(Photo courtesy of Yeshiva Har Torah)
State guidelines designed to help equalize the quality of education at public and private schools have drawn a mixture of support and ire from local activists, yeshiva administrators and parents.
New York State began mandating that children from ages 6 to 16 receive a formal education with the passing of the Compulsory Education Law in 1895. The law contained a provision that private schools must give their students an education that is at least “substantially equal” to the quality of the public school district in which that private school resides. Until recently, the state has never set down a definitive answer as to what constitutes a “substantially equal education,” but the New York State Department of Education (DoE) released a set of guidelines in November 2018 to expand upon the meaning of the law.
Among other provisions, the DoE’s guidelines specify that private schools must teach subjects like math and science for a certain amount of time a day, and offer English-language learning services to students who don’t speak English fluently.
“Nonpublic schools are an important part of the educational landscape in New York State,” DoE Commissioner MaryEllen Elia said in a press release. “With the regulations, we will ensure that all students, no matter which school they attend, have the benefit of receiving the education state law says they must have.”
These revised guidelines come on the heels of years of controversy over a perceived lack of quality secular education in some of the state’s religious schools. Advocates of reform say students at some of the state’s more strictly religious schools, hasidic yeshivas in particular, receive little nonreligious instruction, a consequence of an overly-strict interpretation of a passage of scripture that directs readers to “study the Torah day and night.”
“This is a serious crisis affecting the entire state,” Naftuli Moster, founder of Young Advocates for Fair Education (YAFFED), a nonprofit campaigning for increased secular education in yeshivas, said. “Not only is this a moral issue, where tens of thousands of children are being truly deprived and handicapped for life, but it directly affects other New Yorkers when these schools receive government aid because of their failure.”
Moster, himself an alum of a Hasidic yeshiva, has personal experience with the precipitous knowledge gap attending a school that spurns secular education can cause.
“I was about 20 years old when I first thought of going to college,” he said. “It became clear that I didn’t know the first thing about what it entailed. I needed to write an essay and pass an entrance exam, and I couldn’t do either. I couldn’t do even basic math and I didn’t know how to write an essay, or even what the word ‘essay’ meant.”
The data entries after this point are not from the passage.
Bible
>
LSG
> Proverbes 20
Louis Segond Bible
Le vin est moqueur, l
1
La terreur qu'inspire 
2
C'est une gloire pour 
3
While advocates like Moster view the updated guidelines as the catalyst of much-needed reform, several yeshiva administrators, including Rabbi Gary Menchel of Yeshiva Har Torah, are wary of what they see as a decrease in their freedom to govern themselves.
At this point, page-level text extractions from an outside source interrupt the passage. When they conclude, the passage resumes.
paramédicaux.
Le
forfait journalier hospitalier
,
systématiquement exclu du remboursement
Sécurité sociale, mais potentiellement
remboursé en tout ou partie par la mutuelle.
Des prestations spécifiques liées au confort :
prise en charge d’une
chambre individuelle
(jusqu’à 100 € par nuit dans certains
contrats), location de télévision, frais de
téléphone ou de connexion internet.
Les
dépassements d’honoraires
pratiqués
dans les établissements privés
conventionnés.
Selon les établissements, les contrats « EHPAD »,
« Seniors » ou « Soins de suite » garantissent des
“When things first came out I didn’t really pay much attention because we exceed those expectations,” Menchel, Head of School for the Jamaica, Queens-based orthodox yeshiva that serves about 300 children from Great Neck, said. “Then when I heard they were talking about being involved with micromanaging, that begins to feel intrusive and excessive. That’s where I get concerned.”
Menchel pointed out Yeshiva Har Torah is an independently accredited education institution with a strong track record of student achievement, and measures up well against any metric of judgment.
“Our view is that everything we study supports our students being able to be good citizens and good human beings and good Jews,” he said. “We don’t isolate our Torah study, we infuse the values of our Jewish studies into everything we do, and we also take our academic programs very, very seriously.”
Yeshiva Har Torah has remained on the sidelines of the debate, avoiding advocacy or lobbying against state regulations, but other yeshivas and organizations like Parents for Educational and Religious Liberty in Schools (PEARLS) have written letters to Albany in vehement opposition of the DoE’s guidelines.
While concerns and protests over a perceived loss of self determination have been prevalent within orthodox education circles, Moster feels some of the worry about state interference has been overstated.
“When we talk about the issue, we highlight that the problem is mainly about Hasidic boys’ schools,” he said. “Ultra orthodox schools that are not Hasidic tend to provide a much better education. None of the private, elite schools really have a concern here. At the very most we’re talking about a minor inconvenience of having to show around a public school official and perhaps having to prepare some documents.”
The burden of enforcing these requirements would fall on nearby school districts, who would be tasked with regularly checking in on private schools within their borders to ensure they follow the state’s guidelines. As it currently stands, the district’s superintendent would be responsible for performing a review of the private schools in their area by the end of the 2020-21 school year at the latest, and then repeat the process in five-year cycles. For local religious schools, that task of oversight would fall on Great Neck Public Schools and superintendent Teresa Prendergast, who was unable to respond to a request for comment prior to publication.
The final review of these proposed guidelines is expected to come before the state’s Board of Regents for approval sometime in the fall. Board of Regents Chancellor Betty A. Rosa voiced her support for the guidelines in a press release earlier this year.
“Every child in New York State is entitled to a high-quality education,” Rosa said. “By proposing these regulations, we are moving through the public process to ensure that students attending nonpublic schools receive substantially equivalent instruction.